(RECORD SET begins)

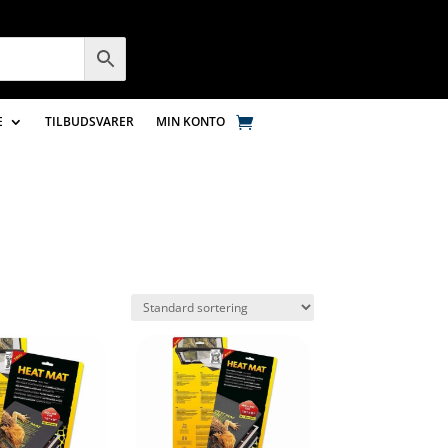
E
TILBUDSVARER
MIN KONTO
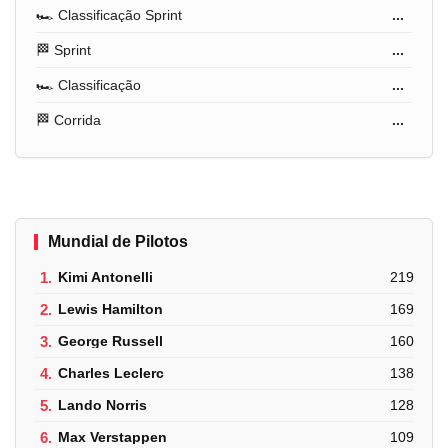
🏎️ Classificação Sprint
...
🏁 Sprint
...
🏎️ Classificação
...
🏁 Corrida
...
Mundial de Pilotos
1.
Kimi Antonelli
219
2.
Lewis Hamilton
169
3.
George Russell
160
4.
Charles Leclerc
138
5.
Lando Norris
128
6.
Max Verstappen
109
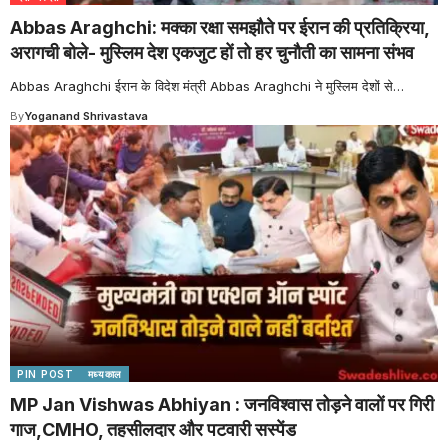
Abbas Araghchi: मक्का रक्षा समझौते पर ईरान की प्रतिक्रिया,
अरागची बोले- मुस्लिम देश एकजुट हों तो हर चुनौती का सामना संभव
Abbas Araghchi ईरान के विदेश मंत्री Abbas Araghchi ने मुस्लिम देशों से
…
By
Yoganand Shrivastava
PIN POST
मध्यकाल
MP Jan Vishwas Abhiyan : जनविश्वास तोड़ने वालों पर गिरी
गाज,CMHO, तहसीलदार और पटवारी सस्पेंड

(RECORD SET ends)

WHAT YOU ARE ASKED TO DO: Reproduce the text lines of all the items above word for word, and leave the pictures out of your answer.

ANSWER BOX:
E
TILBUDSVARER
MIN KONTO
🏎️ Classificação Sprint
...
🏁 Sprint
...
🏎️ Classificação
...
🏁 Corrida
...
Mundial de Pilotos
1.
Kimi Antonelli
219
2.
Lewis Hamilton
169
3.
George Russell
160
4.
Charles Leclerc
138
5.
Lando Norris
128
6.
Max Verstappen
109
Abbas Araghchi: मक्का रक्षा समझौते पर ईरान की प्रतिक्रिया,
अरागची बोले- मुस्लिम देश एकजुट हों तो हर चुनौती का सामना संभव
Abbas Araghchi ईरान के विदेश मंत्री Abbas Araghchi ने मुस्लिम देशों से
…
By
Yoganand Shrivastava
PIN POST
मध्यकाल
MP Jan Vishwas Abhiyan : जनविश्वास तोड़ने वालों पर गिरी
गाज,CMHO, तहसीलदार और पटवारी सस्पेंड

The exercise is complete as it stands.